Is It the General Assembly's Intent to Limit the Amount of UIM Benefits to That Which Is Available Under An Insured's Policy ?
In Kovatch v. Aetna Cas. & Sur. Co. (Sept. 24, 1999), Lake App. No. 98-L-095, 1999 Ohio App, the plaintiff-appellant, Kathleen Kovatch, was traveling as a passenger in a vehicle owned and operated by her daughter, Michelle, when Michelle's vehicle collided with a second vehicle operated by Melanie Measel. Measel's negligence caused the accident. As a result of the accident, Kathleen received $ 25,000 in liability coverage under Measel's (the torteasor's) insurance policy with State Farm Insurance Company, and another $ 25,000 in UIM coverage under Michelle's insurance policy with Aetna Casualty & Surety Company.
At the time of the accident, Kathleen had an insurance policy with Progressive Insurance Company that contained a UIM provision with coverage limits of $ 50,000 per person and $ 100,000 per accident.
Kathleen sought UIM benefits from Progressive despite the fact she had already received $ 50,000 in total payments as a result of the accident.
The trial court found that Kathleen was not entitled to receive UIM benefits under her policy with Progressive. Kathleen appealed.

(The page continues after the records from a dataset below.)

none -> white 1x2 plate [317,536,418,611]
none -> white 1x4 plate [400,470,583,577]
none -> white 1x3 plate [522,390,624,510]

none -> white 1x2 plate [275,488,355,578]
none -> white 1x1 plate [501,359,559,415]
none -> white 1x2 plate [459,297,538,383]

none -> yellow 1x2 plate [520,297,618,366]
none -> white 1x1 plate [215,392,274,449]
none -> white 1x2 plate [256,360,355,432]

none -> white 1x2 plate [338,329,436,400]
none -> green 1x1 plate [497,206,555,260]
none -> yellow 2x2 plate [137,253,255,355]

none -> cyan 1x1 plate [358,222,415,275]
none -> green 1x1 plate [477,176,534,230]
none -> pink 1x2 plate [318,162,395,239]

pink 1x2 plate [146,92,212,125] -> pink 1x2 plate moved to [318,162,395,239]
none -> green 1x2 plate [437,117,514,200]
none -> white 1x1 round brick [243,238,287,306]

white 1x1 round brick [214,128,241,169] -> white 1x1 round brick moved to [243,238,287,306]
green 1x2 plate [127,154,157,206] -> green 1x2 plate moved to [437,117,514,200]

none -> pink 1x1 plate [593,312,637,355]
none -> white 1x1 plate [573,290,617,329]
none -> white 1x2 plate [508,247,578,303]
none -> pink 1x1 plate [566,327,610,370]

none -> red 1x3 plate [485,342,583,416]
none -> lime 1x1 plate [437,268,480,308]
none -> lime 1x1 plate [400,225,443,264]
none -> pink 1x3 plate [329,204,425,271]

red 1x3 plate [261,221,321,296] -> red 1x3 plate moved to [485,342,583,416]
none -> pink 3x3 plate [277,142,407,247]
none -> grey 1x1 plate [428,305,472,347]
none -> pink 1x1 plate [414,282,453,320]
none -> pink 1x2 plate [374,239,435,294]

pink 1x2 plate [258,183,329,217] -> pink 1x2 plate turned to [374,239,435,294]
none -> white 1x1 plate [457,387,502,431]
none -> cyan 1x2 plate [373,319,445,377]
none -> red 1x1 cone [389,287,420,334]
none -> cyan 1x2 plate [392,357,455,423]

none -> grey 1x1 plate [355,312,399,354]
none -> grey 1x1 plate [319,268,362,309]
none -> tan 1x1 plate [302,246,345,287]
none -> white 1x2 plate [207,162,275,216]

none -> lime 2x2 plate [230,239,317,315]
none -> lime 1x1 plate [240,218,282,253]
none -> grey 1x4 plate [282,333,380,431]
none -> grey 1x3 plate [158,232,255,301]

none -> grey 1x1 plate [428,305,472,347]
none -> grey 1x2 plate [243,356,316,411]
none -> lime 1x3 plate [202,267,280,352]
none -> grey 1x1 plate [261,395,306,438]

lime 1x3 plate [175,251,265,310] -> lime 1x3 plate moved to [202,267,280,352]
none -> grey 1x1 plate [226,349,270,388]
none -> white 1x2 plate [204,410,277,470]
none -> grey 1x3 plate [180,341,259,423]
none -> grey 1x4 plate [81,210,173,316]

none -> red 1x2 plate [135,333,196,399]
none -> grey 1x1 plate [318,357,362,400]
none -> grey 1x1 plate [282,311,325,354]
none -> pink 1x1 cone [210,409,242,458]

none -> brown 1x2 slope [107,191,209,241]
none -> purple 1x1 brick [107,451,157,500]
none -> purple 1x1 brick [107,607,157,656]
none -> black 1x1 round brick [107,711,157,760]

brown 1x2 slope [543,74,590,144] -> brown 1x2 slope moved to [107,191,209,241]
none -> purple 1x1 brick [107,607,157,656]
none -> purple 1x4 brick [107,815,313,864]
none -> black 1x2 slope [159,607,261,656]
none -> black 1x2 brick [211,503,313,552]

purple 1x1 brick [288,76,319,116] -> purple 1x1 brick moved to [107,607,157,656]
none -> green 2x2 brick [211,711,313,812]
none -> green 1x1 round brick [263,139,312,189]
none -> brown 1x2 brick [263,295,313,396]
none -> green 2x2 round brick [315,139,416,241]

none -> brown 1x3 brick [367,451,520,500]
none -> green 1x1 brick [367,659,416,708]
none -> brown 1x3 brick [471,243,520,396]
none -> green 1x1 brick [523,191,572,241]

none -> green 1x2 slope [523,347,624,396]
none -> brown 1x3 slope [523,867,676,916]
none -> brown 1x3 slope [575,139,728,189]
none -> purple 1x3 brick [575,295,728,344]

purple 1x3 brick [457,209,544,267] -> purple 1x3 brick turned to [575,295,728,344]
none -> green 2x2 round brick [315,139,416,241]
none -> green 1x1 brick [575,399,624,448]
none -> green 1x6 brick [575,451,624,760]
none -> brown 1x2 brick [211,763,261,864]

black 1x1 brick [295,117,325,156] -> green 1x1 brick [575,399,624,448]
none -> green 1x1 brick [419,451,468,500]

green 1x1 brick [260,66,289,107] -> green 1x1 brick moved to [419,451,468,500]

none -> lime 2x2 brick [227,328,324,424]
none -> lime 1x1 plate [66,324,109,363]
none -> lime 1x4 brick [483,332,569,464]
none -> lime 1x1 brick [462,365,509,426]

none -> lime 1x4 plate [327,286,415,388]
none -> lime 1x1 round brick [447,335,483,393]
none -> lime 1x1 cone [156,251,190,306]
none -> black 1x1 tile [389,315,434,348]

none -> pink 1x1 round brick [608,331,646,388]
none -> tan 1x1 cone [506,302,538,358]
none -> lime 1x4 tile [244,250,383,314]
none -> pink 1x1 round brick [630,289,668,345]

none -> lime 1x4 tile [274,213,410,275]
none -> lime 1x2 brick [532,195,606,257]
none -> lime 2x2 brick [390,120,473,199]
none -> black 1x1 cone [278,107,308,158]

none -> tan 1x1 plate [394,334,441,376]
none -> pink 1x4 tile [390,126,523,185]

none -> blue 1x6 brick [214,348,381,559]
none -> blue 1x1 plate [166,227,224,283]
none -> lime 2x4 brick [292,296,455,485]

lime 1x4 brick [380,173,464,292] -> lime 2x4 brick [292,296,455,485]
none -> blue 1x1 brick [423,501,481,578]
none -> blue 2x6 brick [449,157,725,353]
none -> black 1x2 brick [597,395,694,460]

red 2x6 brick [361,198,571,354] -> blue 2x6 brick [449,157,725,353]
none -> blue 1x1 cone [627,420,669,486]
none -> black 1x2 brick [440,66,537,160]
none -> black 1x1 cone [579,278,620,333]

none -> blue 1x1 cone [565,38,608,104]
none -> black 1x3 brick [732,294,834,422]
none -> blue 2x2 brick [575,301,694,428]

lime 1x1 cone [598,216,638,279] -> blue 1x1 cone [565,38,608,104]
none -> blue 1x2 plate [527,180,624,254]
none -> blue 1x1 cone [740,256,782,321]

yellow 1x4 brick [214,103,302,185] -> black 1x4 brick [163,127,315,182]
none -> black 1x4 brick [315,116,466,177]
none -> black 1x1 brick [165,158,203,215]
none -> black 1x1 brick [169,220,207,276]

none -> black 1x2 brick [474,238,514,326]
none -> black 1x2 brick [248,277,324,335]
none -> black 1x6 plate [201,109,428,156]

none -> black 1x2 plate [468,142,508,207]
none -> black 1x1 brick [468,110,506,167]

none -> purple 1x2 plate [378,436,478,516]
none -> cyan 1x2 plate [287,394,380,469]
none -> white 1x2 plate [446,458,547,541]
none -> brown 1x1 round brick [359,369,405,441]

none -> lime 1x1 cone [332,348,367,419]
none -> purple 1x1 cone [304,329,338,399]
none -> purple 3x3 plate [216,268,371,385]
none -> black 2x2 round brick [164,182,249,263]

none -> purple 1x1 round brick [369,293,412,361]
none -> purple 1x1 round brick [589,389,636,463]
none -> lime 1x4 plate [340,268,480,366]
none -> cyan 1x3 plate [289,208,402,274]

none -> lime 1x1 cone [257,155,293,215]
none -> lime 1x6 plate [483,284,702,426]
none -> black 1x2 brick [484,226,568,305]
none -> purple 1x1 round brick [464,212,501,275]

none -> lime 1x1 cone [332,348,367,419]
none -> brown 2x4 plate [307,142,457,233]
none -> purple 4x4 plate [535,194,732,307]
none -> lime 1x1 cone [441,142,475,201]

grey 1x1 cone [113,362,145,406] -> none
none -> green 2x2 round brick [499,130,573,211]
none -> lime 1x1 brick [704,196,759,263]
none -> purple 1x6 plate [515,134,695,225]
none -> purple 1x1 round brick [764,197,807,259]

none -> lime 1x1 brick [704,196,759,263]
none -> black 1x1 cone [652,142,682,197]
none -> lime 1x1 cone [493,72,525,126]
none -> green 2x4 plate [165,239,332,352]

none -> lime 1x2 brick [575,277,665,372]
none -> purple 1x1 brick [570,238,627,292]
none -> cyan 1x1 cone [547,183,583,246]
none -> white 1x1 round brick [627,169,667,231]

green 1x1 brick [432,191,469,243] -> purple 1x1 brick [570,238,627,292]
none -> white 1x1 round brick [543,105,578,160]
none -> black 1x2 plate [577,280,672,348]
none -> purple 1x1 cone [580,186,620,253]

The Kovatch court upheld the trial court, stating in pertinent part:
"Kathleen contends that the phrase 'persons liable to the insured' in former R.C. 3937.18(A)(2), which is now contained in R.C. 3937.18(C) refers only to the tortfeasor. from Kathleen's perspective, therefore, only the $ 25,000 from Measel's policy with State Farm should be offset against the limits of her UIM coverage with Progressive.
In other words, the $ 25,000 paid by Aetna should not be offset because Michelle Kovatch was not a person who was 'liable' to Kathleen.
The Court disagree with Kathleen's interpretation of R.C. 3937.18(A)(2) now R.C. 3937.18(C). the statute manifests a clear intent on the part of the General Assembly to limit the amount of UIM benefits to that which is available under the insured's policy.
In this case, Kathleen's policy with Progressive contained an express limitation of $ 50,000 per person in UIM benefits. It is uncontroverted that Kathleen received this amount, to wit: $ 25,000 from State Farm and $ 25,000 from Aetna.
"The phrase 'persons liable to the insured' as used in R.C. 3937.18(A)(2) now R.C. 3937.18(C) is broad enough to encompass all persons who are liable to the insured.
It does not distinguish between tort and contractual liability. As a result, the category of liable persons can include both those who may be liable in contract, as well as those who may be liable in tort.
In other words, the statute mandates that the policy limits of UIM coverage must be reduced by those amounts available for payment under all applicable bodily injury insurance policies, not just the amount of money that was recovered under the torteasor's policy.
"In this case, Aetna decided to settle with Kathleen for $ 25,000 after she filed the complaint seeking UIM benefits. As the insurer of the vehicle in which Kathleen was injured, Aetna must have recognized its potential contractual liability to Kathleen as an insured passenger in the covered automobile.
As a result of such liability, Aetna settled the claim for $ 25,000. This figure represented the difference between the UIM limit set forth in Kovatch's policy and the amount already paid by State Farm pursuant to Measel's policy.
"Under R.C. 3937.18, the trial court correctly ruled that the policy limits of Kathleen's UIM coverage had to be offset by those amounts paid under all applicable bodily injury insurance policies, not just the sum of money recovered by Kathleen under the tortfeasor's policy." Kovatch, Lake App. No. 98-L-095, 1999 Ohio App.